I suppose it is appropriate that this post comes a few days after Andy Rooney’s death. Mr. Rooney was notorious for his weekly rants on 60 Minutes, delivering them in the crotchety, whiny manner of an old guy who doesn’t really give a rip. You see, something set me off today, and so now I am going to go all Rooney on you and deliver a rant of my own. It’s about attention spans. And how so many people (especially older children) seem to lack one. Normally I would not get too worked up about such things. However, when a lack of attention span threatens good manners, self-discipline and respect of others, it crosses the line and just makes me a big crankypants.
Now the thing that set me off today was a performance by the Oshkosh Youth Symphony Orchestra. My fifteen-year-old stepson was performing along with other area kids ranging from middle school to college age. These kids were going above and beyond their band class; many of them traveled from miles away to do something pretty incredible. So imagine my irritation when a girl about 10 years old sat in front of me and played games on her DS (portable gaming device) during the entire concert. Really? Regardless your taste in music, seeing a symphony in person is pretty amazing, not to mention just plain loud at times. Yet this girl kept her eyes peeled on the little lit-up screen the entire time.
This bothers me on several levels. First of all, the fact that she had the device with her showed that she automatically assumed she would be bored. Secondly, she could not tear herself away from the device for one short hour? Thirdly, why did her mother allow this? She was sitting right next to her daughter yet did nothing to stop this absurdity. Surely they were there to watch a brother or sister perform in the orchestra. Therefore, you do the right thing and show the proper respect to that sibling. You listen. You watch. You congratulate them on a successful performance or a strong effort. In my case, you went to watch your older brothers play YMCA football every Saturday morning in the fall. It was cold. It was long. It was boring at times. But I survived, and I surely didn’t have an iPod Touch in hand so I could play Angry Birds.
To be fair, we were all warned about this, weren’t we? As soon as MTV-style television and the internet arrived, we were constantly fed short tidbits of information; our brains were interrupted and distracted, and we were doomed to become fidgeting citizens who got bored easily. I see it happening all around me, and I’m not even an A.D.H.D. specialist, nor a cranky 92 year-old journalist. I do know that I’m guilty of loving plenty of mindless TV shows, some of which insult my intelligence as well as my attention span. However, I’d like to think that I can go on a long car trip without a DVD player, a Smartphone or a portable gaming device. Our kids know better than to ask for the DVD player when we are simply driving to Oshkosh.

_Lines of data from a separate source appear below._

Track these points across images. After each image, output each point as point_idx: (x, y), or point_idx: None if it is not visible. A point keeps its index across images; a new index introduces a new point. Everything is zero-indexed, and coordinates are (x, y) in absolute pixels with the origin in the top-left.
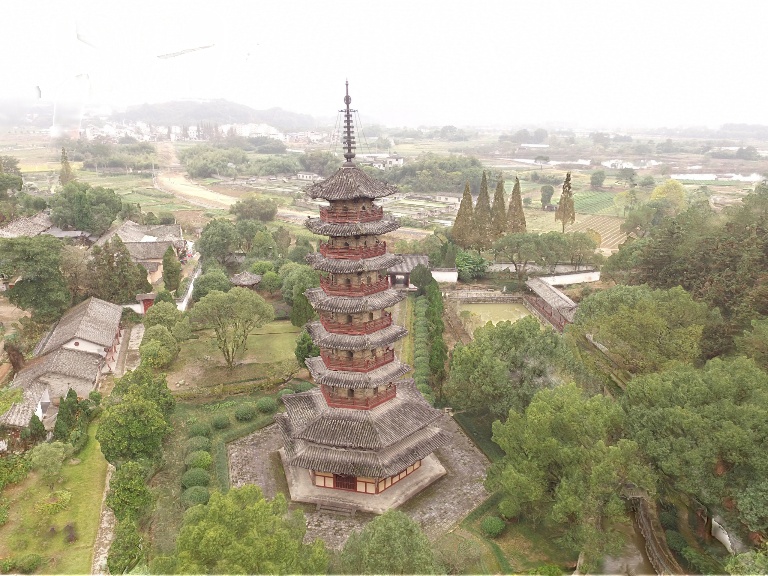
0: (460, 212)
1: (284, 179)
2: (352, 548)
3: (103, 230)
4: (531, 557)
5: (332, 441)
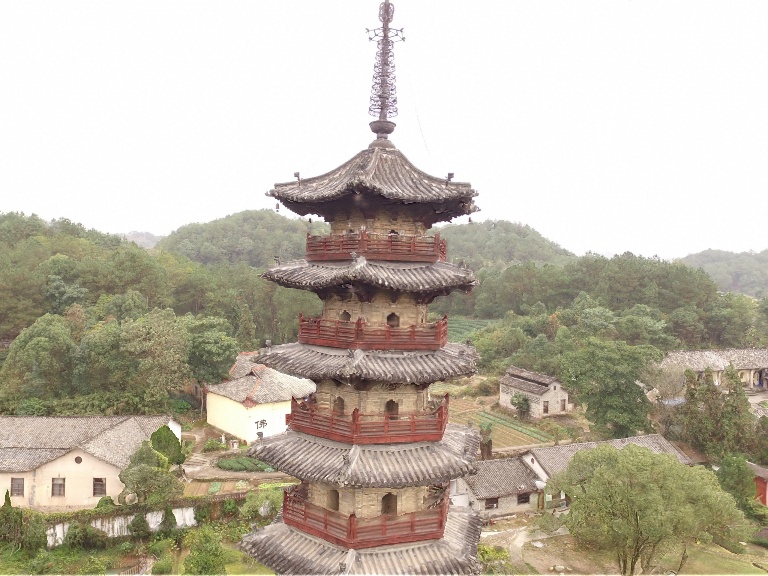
0: None
1: None
2: None
3: None
4: None
5: None
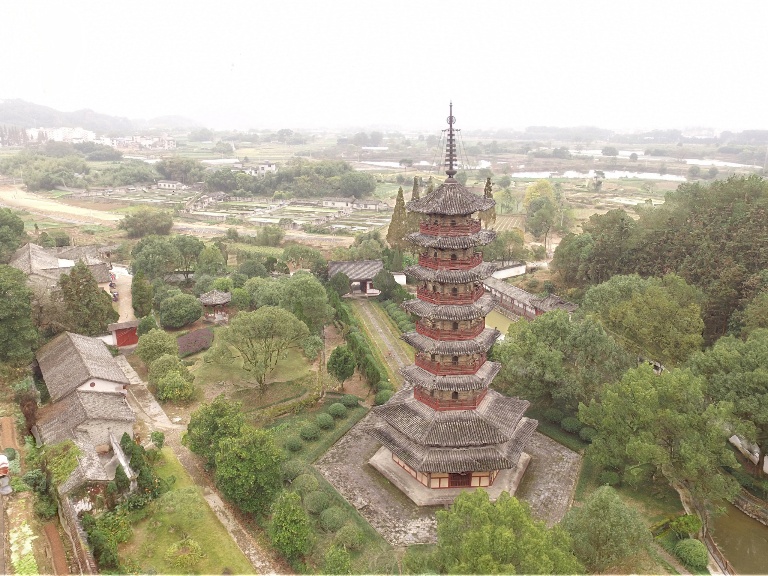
0: (395, 217)
1: (144, 189)
2: (578, 528)
3: (9, 256)
4: (650, 513)
5: (457, 442)
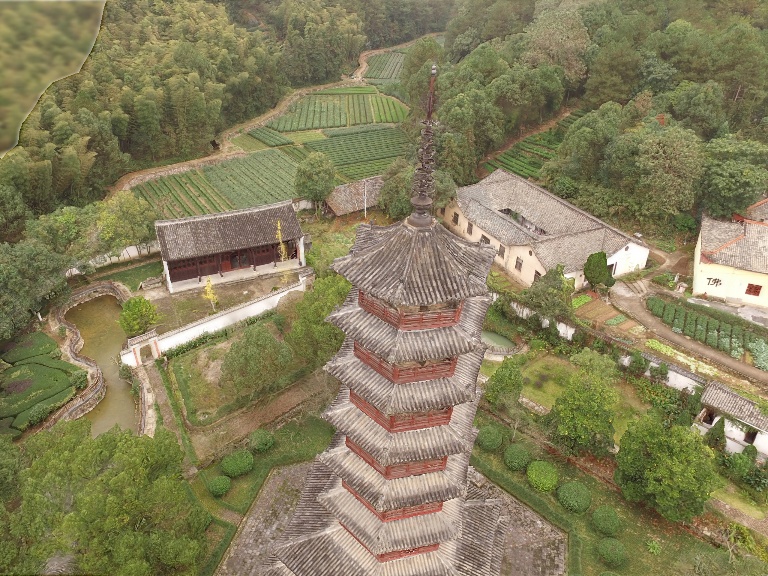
0: None
1: None
2: None
3: None
4: None
5: None
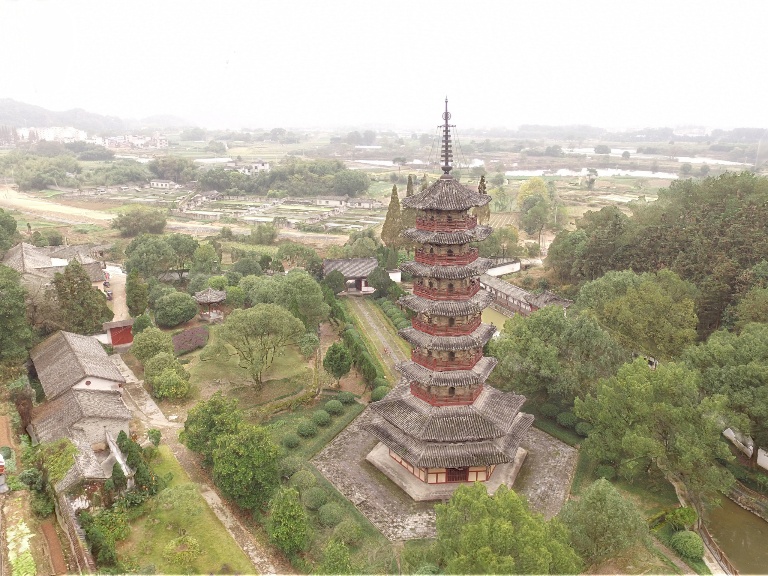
0: (389, 215)
1: (136, 188)
2: (576, 520)
3: (2, 255)
4: (646, 506)
5: (454, 437)
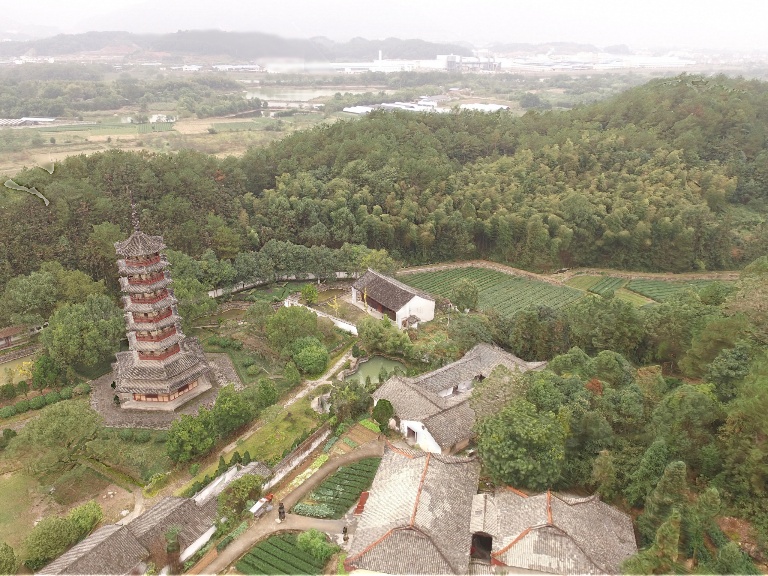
0: None
1: None
2: None
3: None
4: None
5: None
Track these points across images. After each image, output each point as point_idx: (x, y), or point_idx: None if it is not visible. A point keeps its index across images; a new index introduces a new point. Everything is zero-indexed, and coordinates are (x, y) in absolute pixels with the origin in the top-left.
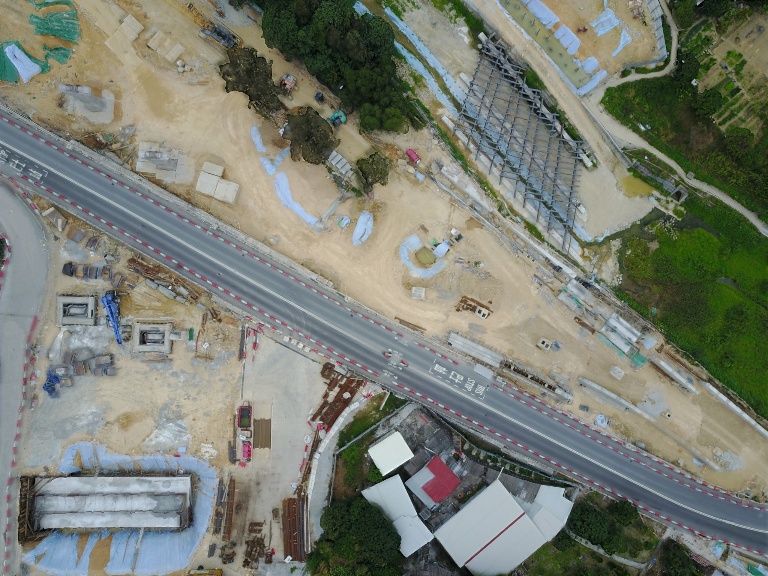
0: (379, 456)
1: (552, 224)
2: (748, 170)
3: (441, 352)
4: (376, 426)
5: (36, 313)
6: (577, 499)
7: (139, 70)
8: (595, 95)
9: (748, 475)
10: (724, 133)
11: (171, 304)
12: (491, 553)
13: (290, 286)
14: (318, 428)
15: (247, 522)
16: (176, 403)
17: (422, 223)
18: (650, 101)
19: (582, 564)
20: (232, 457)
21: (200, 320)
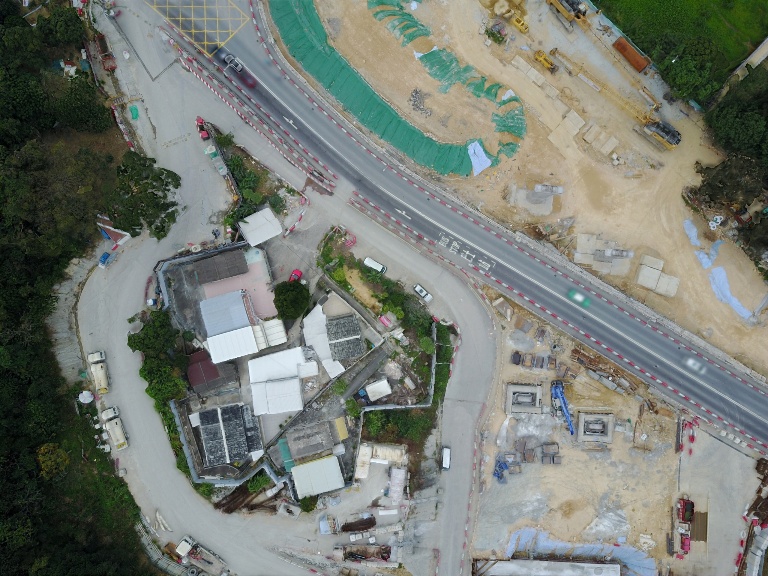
0: None
1: None
2: None
3: None
4: None
5: (484, 400)
6: None
7: (580, 164)
8: None
9: None
10: None
11: (609, 394)
12: None
13: (725, 380)
14: (753, 524)
15: None
16: (616, 493)
17: None
18: None
19: None
20: (671, 549)
21: (637, 411)
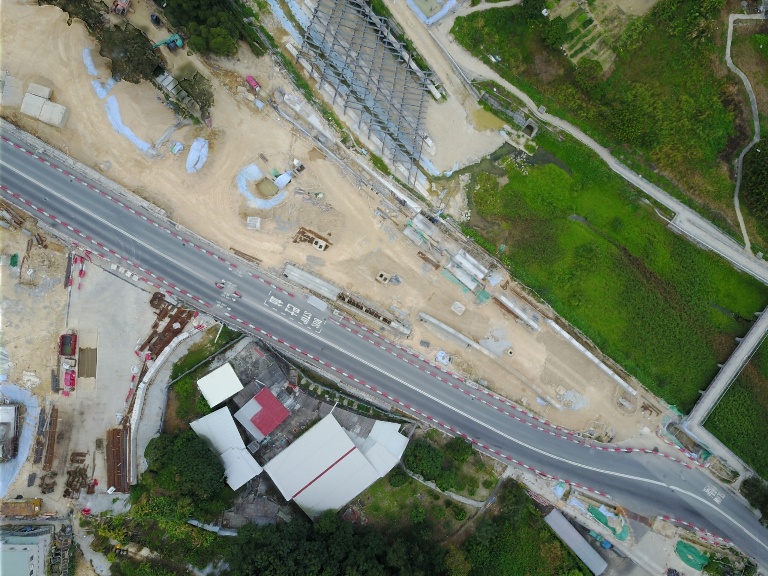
0: (208, 387)
1: (398, 157)
2: (598, 104)
3: (277, 284)
4: (211, 359)
5: None
6: (416, 436)
7: None
8: (444, 24)
9: (592, 415)
10: (576, 66)
11: None
12: (320, 487)
13: (120, 213)
14: (146, 358)
15: (69, 452)
16: None
17: (261, 152)
18: (501, 32)
19: (419, 501)
20: (55, 386)
21: (25, 246)
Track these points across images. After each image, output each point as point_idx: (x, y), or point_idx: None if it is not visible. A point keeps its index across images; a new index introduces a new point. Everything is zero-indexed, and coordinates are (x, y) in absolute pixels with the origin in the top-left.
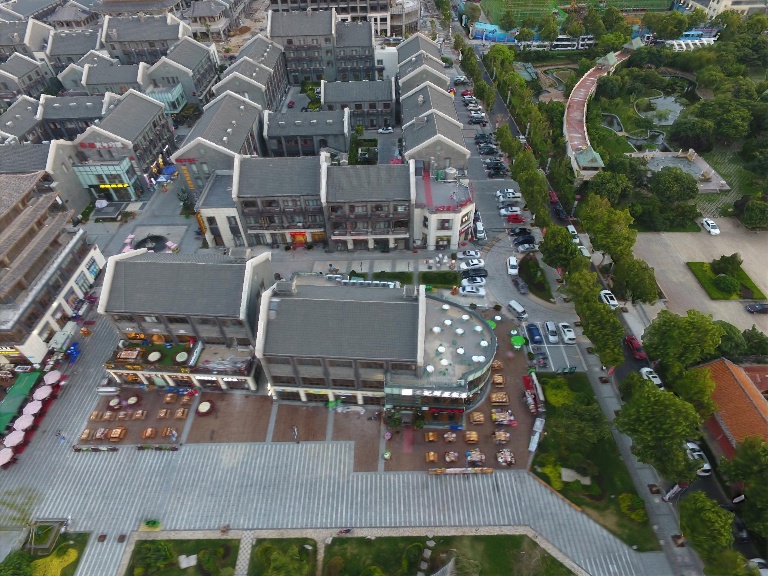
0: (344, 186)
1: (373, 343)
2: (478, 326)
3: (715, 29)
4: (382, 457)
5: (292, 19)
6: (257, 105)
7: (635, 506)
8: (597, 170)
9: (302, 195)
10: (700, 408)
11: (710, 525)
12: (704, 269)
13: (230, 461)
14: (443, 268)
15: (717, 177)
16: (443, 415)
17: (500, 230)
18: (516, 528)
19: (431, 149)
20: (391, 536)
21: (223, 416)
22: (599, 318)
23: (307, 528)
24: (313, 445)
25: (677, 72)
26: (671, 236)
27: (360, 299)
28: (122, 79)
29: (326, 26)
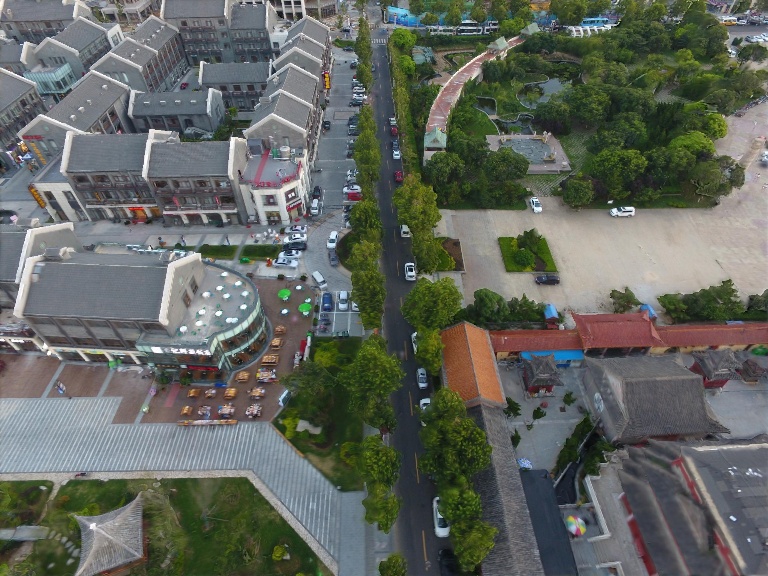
0: (167, 162)
1: (124, 304)
2: (245, 291)
3: (621, 16)
4: (142, 411)
5: (186, 1)
6: (123, 85)
7: (349, 452)
8: (441, 150)
9: (129, 171)
10: (428, 365)
11: (366, 462)
12: (511, 244)
13: (1, 414)
14: (268, 242)
15: (563, 159)
16: (210, 374)
17: (337, 207)
18: (239, 472)
19: (267, 128)
20: (124, 479)
21: (10, 375)
22: (361, 285)
23: (50, 472)
24: (83, 400)
25: (571, 58)
26: (496, 213)
27: (120, 264)
28: (6, 58)
29: (219, 8)
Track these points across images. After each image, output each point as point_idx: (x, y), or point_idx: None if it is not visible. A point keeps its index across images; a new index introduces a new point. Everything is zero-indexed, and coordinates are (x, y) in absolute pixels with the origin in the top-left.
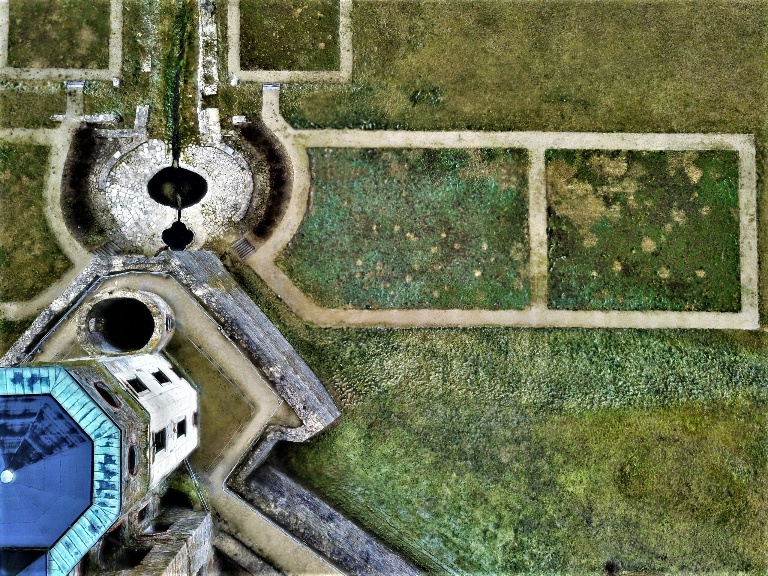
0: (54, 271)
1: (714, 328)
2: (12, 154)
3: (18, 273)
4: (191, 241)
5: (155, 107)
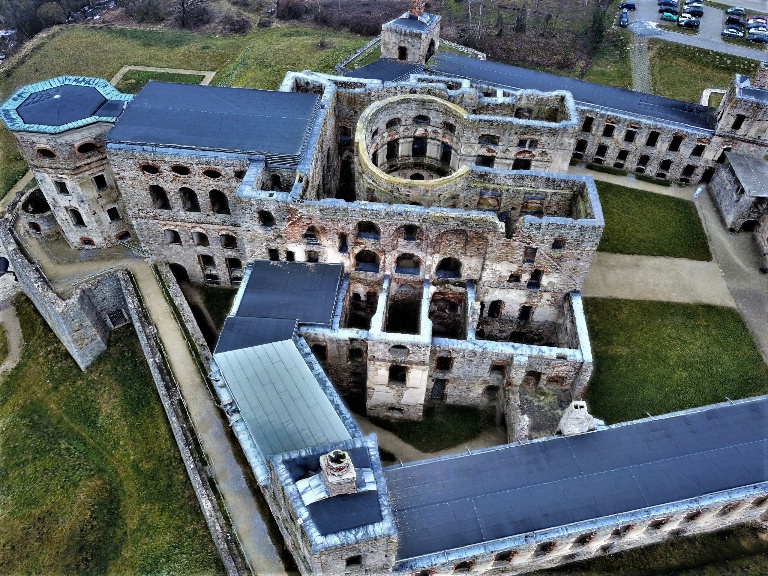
0: None
1: (209, 83)
2: None
3: None
4: None
5: None
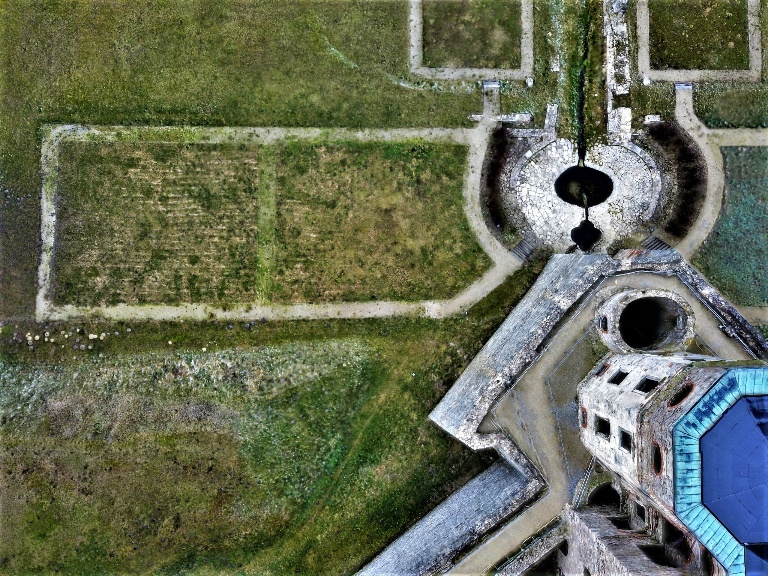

It’s twenty minutes! Talk to all the people (myself included) who took long family road trips with only the radio, conversation, and the ABC game. Excitement was finding a small town with a Dairy Queen so you could score the letter ‘Q’. Heck, my husband’s family once took their seven kids, a friend and the family dog on a trip to the Black Hills. (I do have to question their sanity a bit though; seven kids are enough, so what would possess them to bring another kid and a dog is beyond me).
Another common display of the poor attention span would be restaurant dining. How often do you see families out to dinner, only to see the kids texting the entire time? Again, why aren’t parents speaking up and taking their phones away? Not only is it anti-social, it’s rude to ignore your fellow diners. It’s basically telling them that they aren’t worth the effort. I wonder how these kids are going to have the patience to sit in a lecture hall and take a two-hour test. Trust me, kids, it will happen one day. Just you, a writing device, and a little blue testing booklet for 120 minutes. Unless of course universities build in snack breaks. And then you’ll really see me lose it.